TEXT SHOWN START

Over the past year, Edward Jones has also evolved its branch office models. In contrast to the one- financial advisor, one-administrator offices it’s had traditionally, the firm shifted its focus toward establishing multi-advisor offices last year. By the end of 2023, he says there will be around 85 Edward Jones multi-advisor branch offices, each shared by at least two advisors. 

“Each of our advisors has their own profit and loss statement, where they can earn not just salary commissions, but they actually run their own business inside our P&L,” Gunn says. “They have an opportunity to manage their costs and choose how they invest in their branch, not just have costs downloaded to them. I think that's very, very attractive.”

Doing money differently

To raise the bar of service for clients, Gunn says a number of branch office administrators have become licensed as registered branch associates. And as clients look for more comprehensive planning and advice, the firm is also supporting both new and veteran advisors with opportunities to get professional training and development, encouraging all employees to adopt a test-and-learn growth mindset and to embrace the journey the firm is on.

 “Our objective is to increase the number of financial advisors with a designation from 22% to 50% By 2025. Ultimately, we want to lead the industry in Canada for the number of CFPs,” Gunn says. “This year alone, we had 194 of our advisors enroll in new designations, which was double what we thought it would be.”

For clients with more complex situations, Edward Jones also supports advisors through its Client Consultation Group (CCG). Based in its home office, the CCG includes lawyers, accountants, and other trusted specialists who can offer their expertise to unpack issues around cross-border planning, real estate investments, gifting, and expats moving to and from Canada, among others.

 Looking ahead to the next five years, Gunn says the firm will continue to adopt the startup-like mindset that’s served it well since 2018, emphasizing Edward Jones having a “skies the limit” approach to continue propelling the firm forward.

 Among several strategic areas, it’s looking to upgrade its Canada advisory platform with $170 million in technology-type investments, including an agreement to implement Conquest’s AI-powered financial planning software, modernizing its online account access capabilities, and another agreement with CGI to roll out a discretionary product offering in 2024 through to 2025.

Edward Jones is also looking to continue its unique-to-Canada advertising campaign. With its tagline “We do money differently,” the campaign aims to reach the many underserved and dissatisfied Canadians who are looking for help with wealth planning – and not just in the financial sense.

 “Wealth is human, intellectual, social. Through the pandemic, people's values have changed, their choices have changed,” Gunn says. “They want to have an inclusive approach that's focused on their health, their family members, and their overall purpose in life, as well as the finance component.

 “Our branch teams are really working to address that. In some cases, they’re life coaches; in some cases, it's more of a holistic financial look at clients' needs and wants,” Gunn says. “There’s been a massive shift, and that's where we're investing. It's one thing to say it, but it's another thing to do it.”

TEXT SHOWN END
DATASET EXCERPTS START

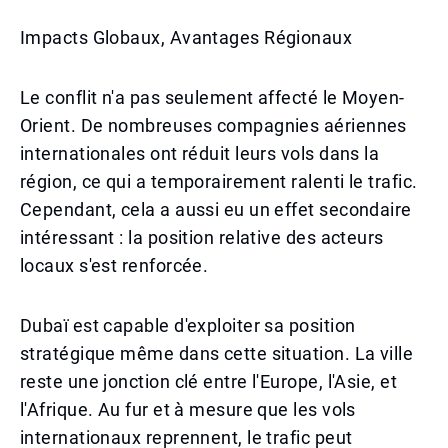
Impacts Globaux, Avantages Régionaux
Le conflit n'a pas seulement affecté le Moyen-
Orient. De nombreuses compagnies aériennes
internationales ont réduit leurs vols dans la
région, ce qui a temporairement ralenti le trafic.
Cependant, cela a aussi eu un effet secondaire
intéressant : la position relative des acteurs
locaux s'est renforcée.
Dubaï est capable d'exploiter sa position
stratégique même dans cette situation. La ville
reste une jonction clé entre l'Europe, l'Asie, et
l'Afrique. Au fur et à mesure que les vols
internationaux reprennent, le trafic peut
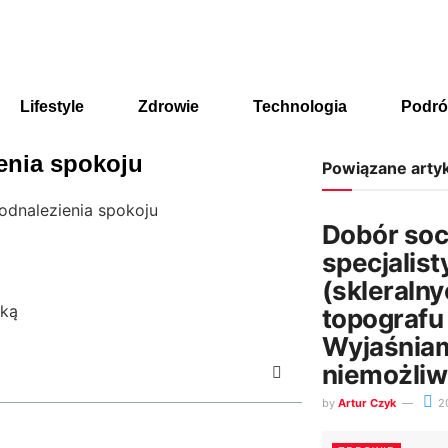
Lifestyle
Zdrowie
Technologia
Podró
enia spokoju
Powiązane arty
odnalezienia spokoju
Dobór so
specjalis
(skleralny
topografu
Wyjaśniam
niemożli
by
Artur Czyk
20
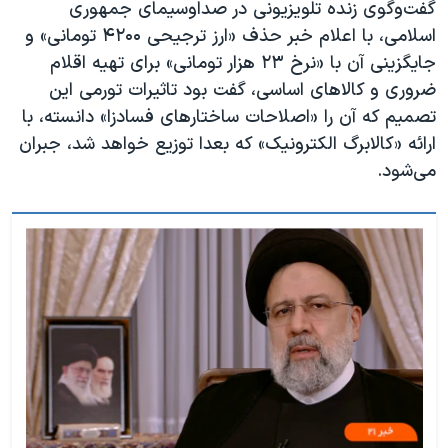
گفت‌وگوی زنده تلویزیونی در صداوسیمای جمهوری
اسلامی، با اعلام خبر حذف «ارز ترجیحی ۴۲۰۰ تومانی» و
جایگزینی آن با «نرخ ۲۳ هزار تومانی» برای تهیه اقلام
ضروری و کالاهای اساسی، گفت بود تاثیرات تورمی این
تصمیم که آن را «اصلاحات ساختارهای فسادزا» دانسته، با
ارائه «کالابرگ الکترونیک» که بعدا توزیع خواهد شد، جبران
می‌شود.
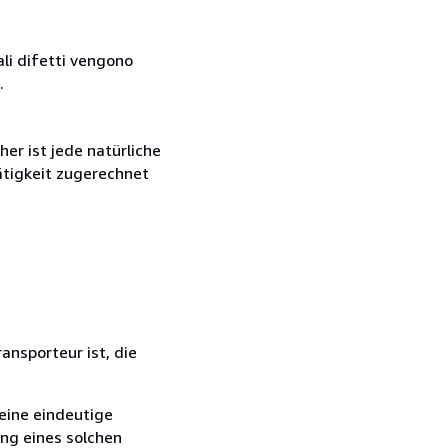
ali difetti vengono
.
r ist jede natürliche
ätigkeit zugerechnet
ansporteur ist, die
eine eindeutige
ang eines solchen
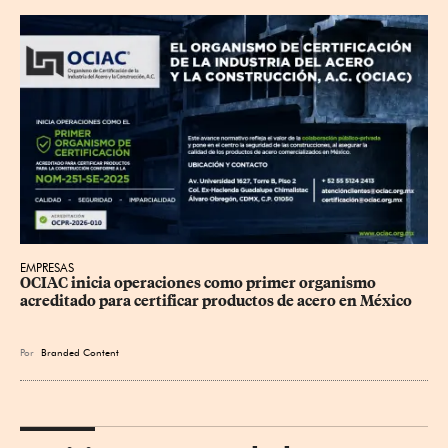
EMPRESAS
OCIAC inicia operaciones como primer organismo 
acreditado para certificar productos de acero en México
Por
Branded Content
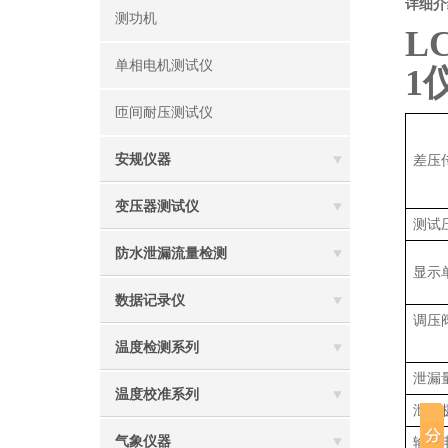
详细介
测功机
L
单相电机测试仪
1
匝间耐压测试仪
安规仪器
差压
变压器测试仪
测试
防水泄漏流量检测
显示
数据记录仪
调压
温度检测系列
泄漏
温度校准系列
泄漏
气象仪器
输入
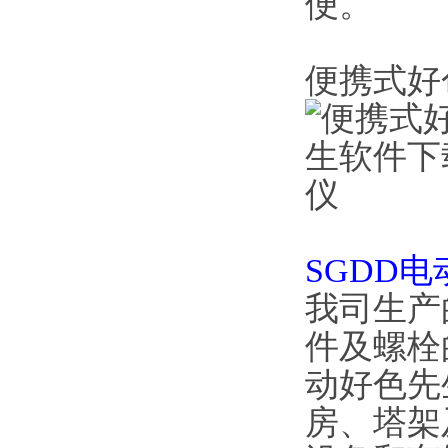
便。
便携式好
SGDD
我司生产
件及螺栓的
动好色先
房、塔架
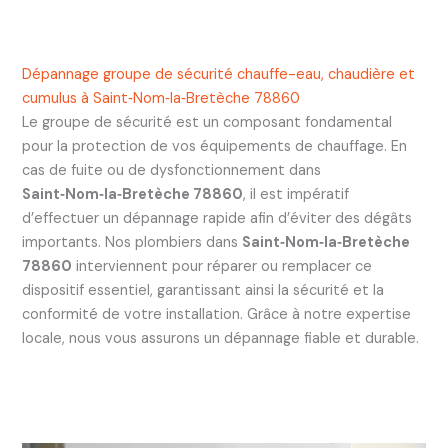
Dépannage groupe de sécurité chauffe-eau, chaudière et
cumulus à Saint‑Nom‑la‑Bretèche 78860
Le groupe de sécurité est un composant fondamental
pour la protection de vos équipements de chauffage. En
cas de fuite ou de dysfonctionnement dans
Saint‑Nom‑la‑Bretèche 78860
, il est impératif
d’effectuer un dépannage rapide afin d’éviter des dégâts
importants. Nos plombiers dans
Saint‑Nom‑la‑Bretèche
78860
interviennent pour réparer ou remplacer ce
dispositif essentiel, garantissant ainsi la sécurité et la
conformité de votre installation. Grâce à notre expertise
locale, nous vous assurons un dépannage fiable et durable.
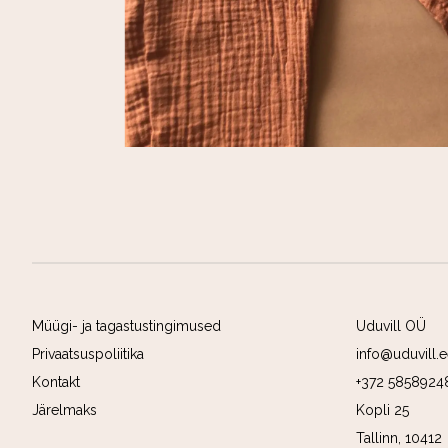
Müügi- ja tagastustingimused
Uduvill OÜ
Privaatsuspoliitika
info@uduvill.
Kontakt
+372 58589248
Järelmaks
Kopli 25
Tallinn, 10412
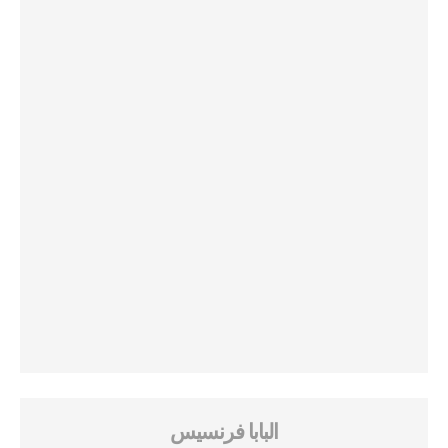
البابا فرنسيس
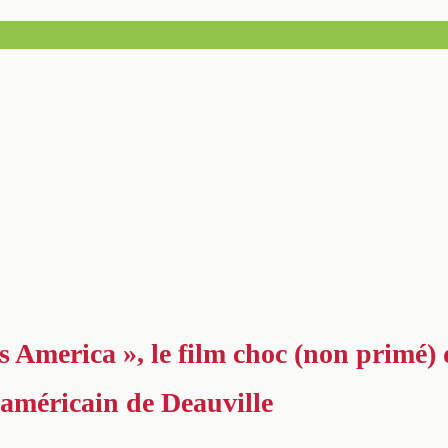
 America », le film choc (non primé) d
américain de Deauville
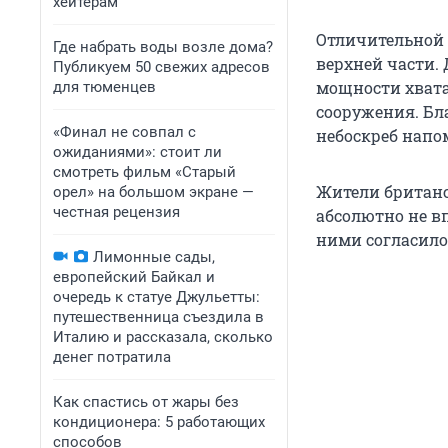
хейтерам
Отличительной 
Где набрать воды возле дома?
верхней части.
Публикуем 50 свежих адресов
мощности хвата
для тюменцев
сооружения. Бла
«Финал не совпал с
небоскреб напо
ожиданиями»: стоит ли
смотреть фильм «Старый
Жители британс
орел» на большом экране —
честная рецензия
абсолютно не в
ними согласило
Лимонные сады,
европейский Байкал и
очередь к статуе Джульетты:
путешественница съездила в
Италию и рассказала, сколько
денег потратила
Как спастись от жары без
кондиционера: 5 работающих
способов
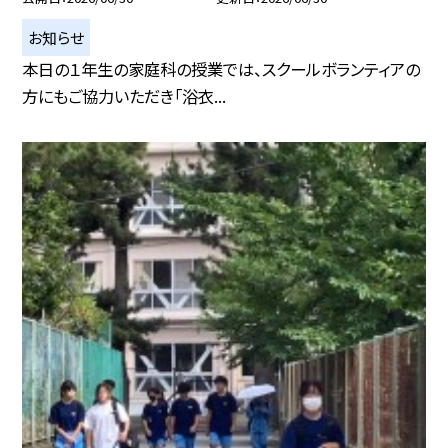
お知らせ
本日の１年生の家庭科の授業では、スクールボランティアの
方にもご協力いただき「浴衣...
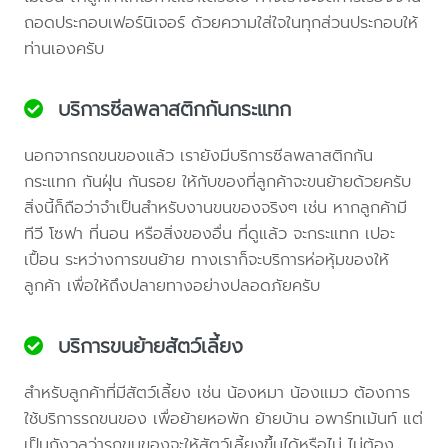
ถอดประกอบเฟอร์นิเจอร์ ด้วยความใส่ใจในทุกส่วนประกอบให้
ท่านเองครับ
บริการซีลพลาสติกกันกระแทก
นอกจากรถขนของแล้ว เรายังมีบริการซีลพลาสติกกัน
กระแทก กันฝุ่น กันรอย ให้กับของที่ลูกค้าจะขนย้ายด้วยครับ
สิ่งนี้ก็ถือว่าจำเป็นสำหรับงานขนของจริงๆ เช่น หากลูกค้ามี
ทีวี โซฟา ที่นอน หรือสิ่งของอื่น ที่ดูแล้ว จะกระแทก เปอะ
เปื้อน ระหว่างการขนย้าย ทางเราก็จะบริการห่อหุ้มของให้
ลูกค้า เพื่อให้ถึงปลายทางอย่างปลอดภัยครับ
บริการขนย้ายสัตว์เลี้ยง
สำหรับลูกค้าที่มีสัตว์เลี้ยง เช่น น้องหมา น้องแมว ต้องการ
ใช้บริการรถขนของ เพื่อย้ายหอพัก ย้ายบ้าน อพาร์ทเม้นท์ แต่
เป็นกังวลว่ารถขนของจะให้สัตว์เลี้ยงขึ้นได้หรือไม่ ไม่ต้อง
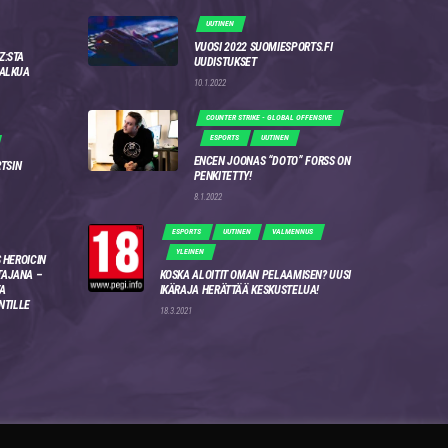
UUTINEN
VUOSI 2022 SUOMIESPORTS.FI
Z:STA
UUDISTUKSET
 ALKUA
10.1.2022
COUNTER STRIKE - GLOBAL OFFENSIVE
ESPORTS
UUTINEN
ENCEN JOONAS “DOTO” FORSS ON
RTSIN
PENKITETTY!
8.1.2022
ESPORTS
UUTINEN
VALMENNUS
YLEINEN
 HEROICIN
AJANA –
KOSKA ALOITIT OMAN PELAAMISEN? UUSI
A
IKÄRAJA HERÄTTÄÄ KESKUSTELUA!
NTILLE
18.3.2021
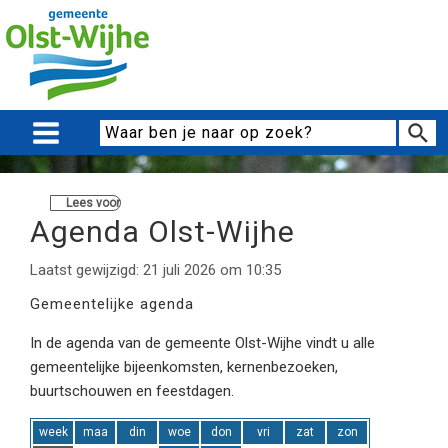
Lees voor
Agenda Olst-Wijhe
Laatst gewijzigd: 21 juli 2026 om 10:35
Gemeentelijke agenda
In de agenda van de gemeente Olst-Wijhe vindt u alle
gemeentelijke bijeenkomsten, kernenbezoeken,
buurtschouwen en feestdagen.
week
maa
din
woe
don
vri
zat
zon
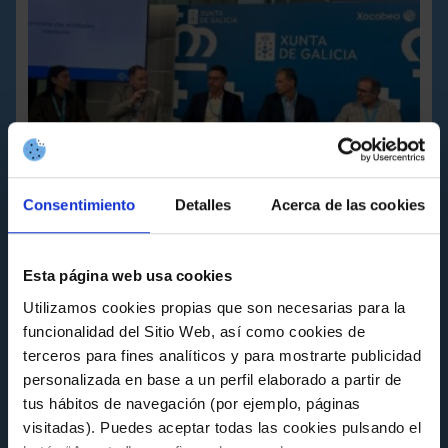
Consentimiento
Detalles
Acerca de las cookies
Esta página web usa cookies
FUNDACIÓN
Utilizamos cookies propias que son necesarias para la
El Celta comparte su experiencia en
funcionalidad del Sitio Web, así como cookies de
sostenibilidad en la jornada MentoringLAB
de la Alianza Galega polo Clima
terceros para fines analíticos y para mostrarte publicidad
personalizada en base a un perfil elaborado a partir de
Miércoles 8 de Julio a las 14:14
tus hábitos de navegación (por ejemplo, páginas
visitadas). Puedes aceptar todas las cookies pulsando el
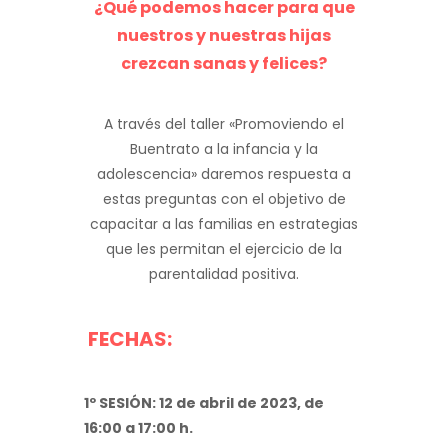
¿Qué podemos hacer para que
nuestros y nuestras hijas
crezcan sanas y felices?
A través del taller «Promoviendo el
Buentrato a la infancia y la
adolescencia» daremos respuesta a
estas preguntas con el objetivo de
capacitar a las familias en estrategias
que les permitan el ejercicio de la
parentalidad positiva.
FECHAS:
1º SESIÓN: 12 de abril de 2023, de
16:00 a 17:00 h.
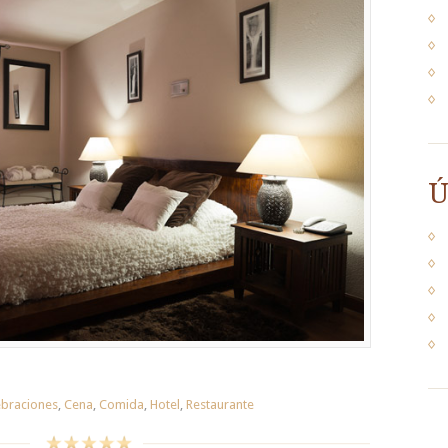
Ú
ebraciones
,
Cena
,
Comida
,
Hotel
,
Restaurante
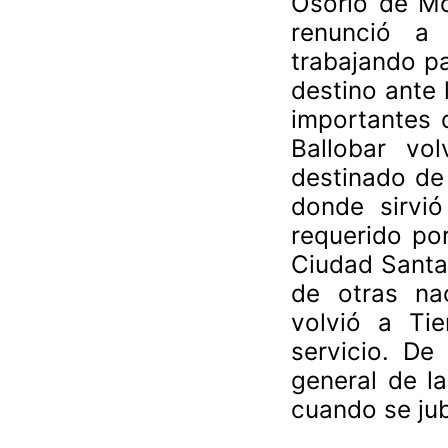
Osorio de Mo
renunció a 
trabajando pa
destino ante 
importantes 
Ballobar vo
destinado de
donde sirvi
requerido por
Ciudad Santa 
de otras nac
volvió a Ti
servicio. De
general de l
cuando se jub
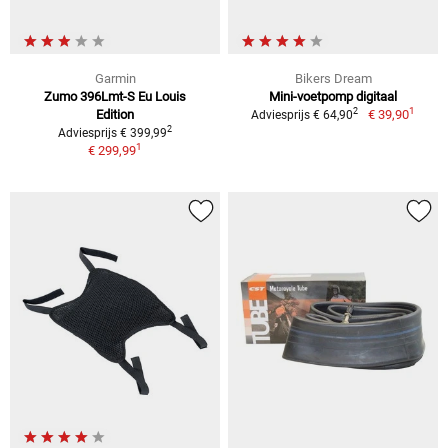
Garmin
Bikers Dream
Zumo 396Lmt-S Eu Louis
Mini-voetpomp digitaal
1
2
Edition
€ 39,90
Adviesprijs € 64,90
2
Adviesprijs € 399,99
1
€ 299,99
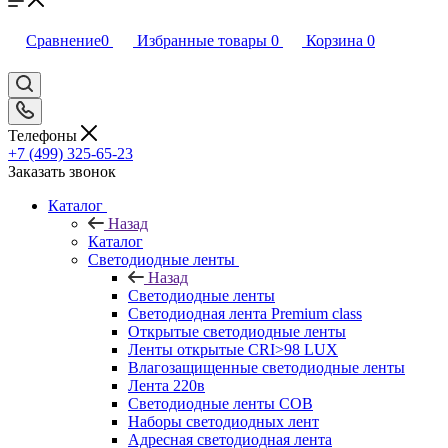
Сравнение
0
Избранные товары
0
Корзина
0
Телефоны
+7 (499) 325-65-23
Заказать звонок
Каталог
Назад
Каталог
Светодиодные ленты
Назад
Светодиодные ленты
Светодиодная лента Premium class
Открытые светодиодные ленты
Ленты открытые CRI>98 LUX
Влагозащищенные светодиодные ленты
Лента 220в
Светодиодные ленты COB
Наборы светодиодных лент
Адресная светодиодная лента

DATASET EXCERPTS END

## WHAT THIS EXERCISE ASKS
a) In the Edward Jones text, about how many multi-advisor branch offices does the firm expect to have by the end of 2023?
b) The Edward Jones text names some issues its Client Consultation Group helps clients work through. List all of them.
c) Output the stretch of the Edward Jones text from "To raise the" through "firm is on.", copied word for word.

## ANSWERS TO THE EXERCISE
a) Around 85.

b)
- Cross-border planning
- Real estate investments
- Gifting
- Expats moving to and from Canada

c)
To raise the bar of service for clients, Gunn says a number of branch office administrators have become licensed as registered branch associates. And as clients look for more comprehensive planning and advice, the firm is also supporting both new and veteran advisors with opportunities to get professional training and development, encouraging all employees to adopt a test-and-learn growth mindset and to embrace the journey the firm is on.